Haplogroup E3b is the second most abundant in Jordan (18%). E3b2-M81 could indicate a rather recent gene flow from North Africa (Cruciani et al. 2004; Semino et al. 2004) while E3b1-M78 and E3b3-M123 are probable signals of Paleolithic dispersals from eastern Africa to the Levant through Egypt (Cruciani et al. 2004; Underhill et al. 2001; Luis et al. 2004). Secondary diffusions from the Middle East must have happened in order to explain the wide Eurasian distributions of these clades. The E3b3a-M34 derivate from E3b3-M123 testifies to one of these reexpansions from the Middle East to Africa and western Asia (Cruciani et al. 2004). In fact, four of the five E3b3-M123 chromosomes detected in Jordan belong to the E3b3a-M34 subclade.

P-92R7 is the third most numerous haplogroup in Jordan (12%), but most chromosomes were characterized as R1*-M173, R1a1-M17, and R1b3*-M269. It has been proposed that P-92R7 emerged in Central Asia in the Palaeolithic period and that the R1*-M173 branch traces its most ancient westward expansion (Underhill et al. 2001, Wells et al. 2001). This expansion reached west Africa where the undifferentiated R1*-M173 has been detected in high frequency (Cruciani et al. 2002). The presence of this clade in Oman may suggest the possibility of a southern route involving the Horn of Africa. However, the lack of R1*-M173 in Somalia (Sanchez et al. 2005) and its presence in Jordan and Egypt points to the Levant as the alternative bridge of passage of R1*-M173 to Africa (Luis et al. 2004). All these results evidence the Levant as both a crossroad of migrations and a main focus of expansions.
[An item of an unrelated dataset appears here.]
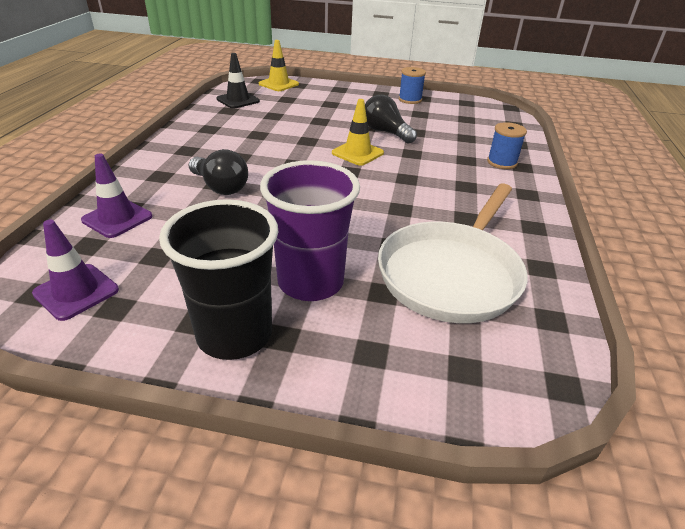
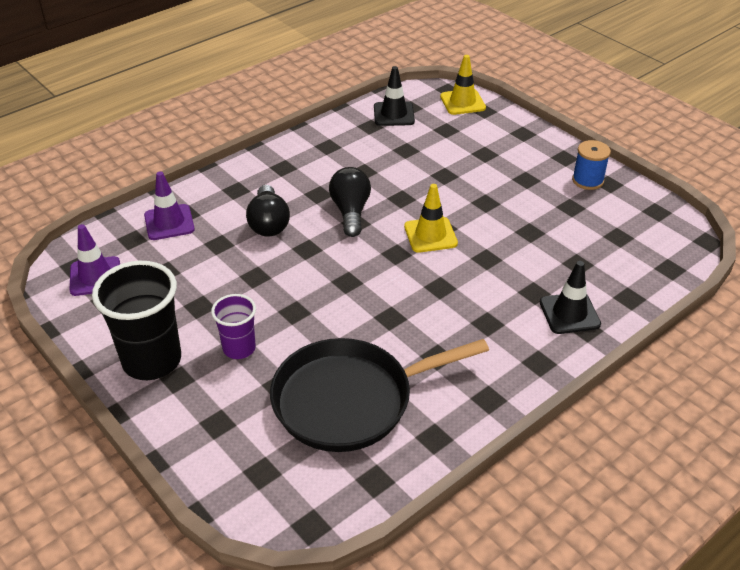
camera: 40 degrees right, 5 degrees up
(310, 282) = (239, 348): purple cup -> purple cup, size x0.56
(385, 132) = (494, 219): black light bulb -> black light bulb (350, 211)
(451, 274) = (349, 400): white pan -> black pan
(502, 162) = (569, 313): blue spool -> black traffic cone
Finally, the microgeographic differentiation detected in different regions, including the Levant, and the local and global clines observed for the Y-chromosome could be modeled as a landscape of isolated human spots with occasional demic flashes interconnecting them. Climatic changes, resource exhaustion, or technical advances might be some of the causes that prompted those expansions. This genetic model broadly parallels the archaeological record in the Levant (Redman 1978).